┌─ THE DATA
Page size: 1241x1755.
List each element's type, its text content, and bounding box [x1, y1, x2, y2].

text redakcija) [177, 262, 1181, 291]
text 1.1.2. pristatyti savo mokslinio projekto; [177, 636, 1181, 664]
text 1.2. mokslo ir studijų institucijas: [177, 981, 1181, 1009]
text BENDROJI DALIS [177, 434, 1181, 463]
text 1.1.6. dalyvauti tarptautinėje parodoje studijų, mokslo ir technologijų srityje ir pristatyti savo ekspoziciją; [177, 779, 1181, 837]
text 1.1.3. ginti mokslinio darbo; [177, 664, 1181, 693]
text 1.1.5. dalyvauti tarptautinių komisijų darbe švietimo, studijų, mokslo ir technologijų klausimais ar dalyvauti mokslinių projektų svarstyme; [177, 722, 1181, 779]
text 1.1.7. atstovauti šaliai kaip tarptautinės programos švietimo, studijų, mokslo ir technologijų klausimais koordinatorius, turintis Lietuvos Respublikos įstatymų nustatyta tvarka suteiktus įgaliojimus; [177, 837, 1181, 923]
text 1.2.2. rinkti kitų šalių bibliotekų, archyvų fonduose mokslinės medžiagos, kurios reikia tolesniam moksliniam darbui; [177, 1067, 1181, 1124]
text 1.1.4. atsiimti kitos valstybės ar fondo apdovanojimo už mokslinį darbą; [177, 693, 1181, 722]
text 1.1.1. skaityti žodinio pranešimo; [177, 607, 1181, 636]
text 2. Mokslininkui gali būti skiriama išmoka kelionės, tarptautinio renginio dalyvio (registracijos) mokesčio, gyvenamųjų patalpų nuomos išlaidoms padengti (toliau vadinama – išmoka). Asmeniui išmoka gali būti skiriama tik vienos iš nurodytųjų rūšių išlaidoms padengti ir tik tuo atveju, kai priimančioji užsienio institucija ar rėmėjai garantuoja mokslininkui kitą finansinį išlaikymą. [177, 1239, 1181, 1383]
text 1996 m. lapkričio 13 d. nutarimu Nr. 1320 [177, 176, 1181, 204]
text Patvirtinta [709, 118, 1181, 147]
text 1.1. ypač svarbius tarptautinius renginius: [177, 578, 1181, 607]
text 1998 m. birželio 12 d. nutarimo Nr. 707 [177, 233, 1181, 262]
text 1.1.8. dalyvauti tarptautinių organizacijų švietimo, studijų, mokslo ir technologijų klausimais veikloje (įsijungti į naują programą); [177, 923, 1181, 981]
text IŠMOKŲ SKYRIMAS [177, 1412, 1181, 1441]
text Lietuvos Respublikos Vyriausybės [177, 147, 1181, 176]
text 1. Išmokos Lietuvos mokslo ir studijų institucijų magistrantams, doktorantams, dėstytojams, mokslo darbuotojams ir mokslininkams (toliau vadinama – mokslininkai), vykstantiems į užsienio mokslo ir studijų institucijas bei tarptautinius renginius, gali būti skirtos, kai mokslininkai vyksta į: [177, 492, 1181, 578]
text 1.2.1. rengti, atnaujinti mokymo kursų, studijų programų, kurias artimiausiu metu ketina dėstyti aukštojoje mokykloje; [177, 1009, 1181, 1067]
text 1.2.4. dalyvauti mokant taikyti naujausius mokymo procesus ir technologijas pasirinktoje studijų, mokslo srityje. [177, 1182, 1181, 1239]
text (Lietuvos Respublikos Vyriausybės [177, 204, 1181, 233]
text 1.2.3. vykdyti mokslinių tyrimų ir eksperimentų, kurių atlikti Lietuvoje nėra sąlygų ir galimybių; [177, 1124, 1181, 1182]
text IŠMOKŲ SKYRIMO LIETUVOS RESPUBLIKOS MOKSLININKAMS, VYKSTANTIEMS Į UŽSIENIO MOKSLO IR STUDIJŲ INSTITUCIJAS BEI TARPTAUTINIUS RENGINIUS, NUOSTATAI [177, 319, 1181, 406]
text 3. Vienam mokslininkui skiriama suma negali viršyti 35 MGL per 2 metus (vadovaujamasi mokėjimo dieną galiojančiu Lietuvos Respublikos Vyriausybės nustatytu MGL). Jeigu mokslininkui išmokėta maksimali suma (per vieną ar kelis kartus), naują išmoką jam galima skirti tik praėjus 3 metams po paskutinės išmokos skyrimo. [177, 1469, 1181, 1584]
└─
### EXERCISE
Reproduce the listing in full, renaming "bounding box" to "bounding rectangle" wherever it occurs and leaving every other character unchanged.

### WRITTEN ANSWER
Page size: 1241x1755.
List each element's type, its text content, and bounding rectangle [x1, y1, x2, y2].

text redakcija) [177, 262, 1181, 291]
text 1.1.2. pristatyti savo mokslinio projekto; [177, 636, 1181, 664]
text 1.2. mokslo ir studijų institucijas: [177, 981, 1181, 1009]
text BENDROJI DALIS [177, 434, 1181, 463]
text 1.1.6. dalyvauti tarptautinėje parodoje studijų, mokslo ir technologijų srityje ir pristatyti savo ekspoziciją; [177, 779, 1181, 837]
text 1.1.3. ginti mokslinio darbo; [177, 664, 1181, 693]
text 1.1.5. dalyvauti tarptautinių komisijų darbe švietimo, studijų, mokslo ir technologijų klausimais ar dalyvauti mokslinių projektų svarstyme; [177, 722, 1181, 779]
text 1.1.7. atstovauti šaliai kaip tarptautinės programos švietimo, studijų, mokslo ir technologijų klausimais koordinatorius, turintis Lietuvos Respublikos įstatymų nustatyta tvarka suteiktus įgaliojimus; [177, 837, 1181, 923]
text 1.2.2. rinkti kitų šalių bibliotekų, archyvų fonduose mokslinės medžiagos, kurios reikia tolesniam moksliniam darbui; [177, 1067, 1181, 1124]
text 1.1.4. atsiimti kitos valstybės ar fondo apdovanojimo už mokslinį darbą; [177, 693, 1181, 722]
text 1.1.1. skaityti žodinio pranešimo; [177, 607, 1181, 636]
text 2. Mokslininkui gali būti skiriama išmoka kelionės, tarptautinio renginio dalyvio (registracijos) mokesčio, gyvenamųjų patalpų nuomos išlaidoms padengti (toliau vadinama – išmoka). Asmeniui išmoka gali būti skiriama tik vienos iš nurodytųjų rūšių išlaidoms padengti ir tik tuo atveju, kai priimančioji užsienio institucija ar rėmėjai garantuoja mokslininkui kitą finansinį išlaikymą. [177, 1239, 1181, 1383]
text 1996 m. lapkričio 13 d. nutarimu Nr. 1320 [177, 176, 1181, 204]
text Patvirtinta [709, 118, 1181, 147]
text 1.1. ypač svarbius tarptautinius renginius: [177, 578, 1181, 607]
text 1998 m. birželio 12 d. nutarimo Nr. 707 [177, 233, 1181, 262]
text 1.1.8. dalyvauti tarptautinių organizacijų švietimo, studijų, mokslo ir technologijų klausimais veikloje (įsijungti į naują programą); [177, 923, 1181, 981]
text IŠMOKŲ SKYRIMAS [177, 1412, 1181, 1441]
text Lietuvos Respublikos Vyriausybės [177, 147, 1181, 176]
text 1. Išmokos Lietuvos mokslo ir studijų institucijų magistrantams, doktorantams, dėstytojams, mokslo darbuotojams ir mokslininkams (toliau vadinama – mokslininkai), vykstantiems į užsienio mokslo ir studijų institucijas bei tarptautinius renginius, gali būti skirtos, kai mokslininkai vyksta į: [177, 492, 1181, 578]
text 1.2.1. rengti, atnaujinti mokymo kursų, studijų programų, kurias artimiausiu metu ketina dėstyti aukštojoje mokykloje; [177, 1009, 1181, 1067]
text 1.2.4. dalyvauti mokant taikyti naujausius mokymo procesus ir technologijas pasirinktoje studijų, mokslo srityje. [177, 1182, 1181, 1239]
text (Lietuvos Respublikos Vyriausybės [177, 204, 1181, 233]
text 1.2.3. vykdyti mokslinių tyrimų ir eksperimentų, kurių atlikti Lietuvoje nėra sąlygų ir galimybių; [177, 1124, 1181, 1182]
text IŠMOKŲ SKYRIMO LIETUVOS RESPUBLIKOS MOKSLININKAMS, VYKSTANTIEMS Į UŽSIENIO MOKSLO IR STUDIJŲ INSTITUCIJAS BEI TARPTAUTINIUS RENGINIUS, NUOSTATAI [177, 319, 1181, 406]
text 3. Vienam mokslininkui skiriama suma negali viršyti 35 MGL per 2 metus (vadovaujamasi mokėjimo dieną galiojančiu Lietuvos Respublikos Vyriausybės nustatytu MGL). Jeigu mokslininkui išmokėta maksimali suma (per vieną ar kelis kartus), naują išmoką jam galima skirti tik praėjus 3 metams po paskutinės išmokos skyrimo. [177, 1469, 1181, 1584]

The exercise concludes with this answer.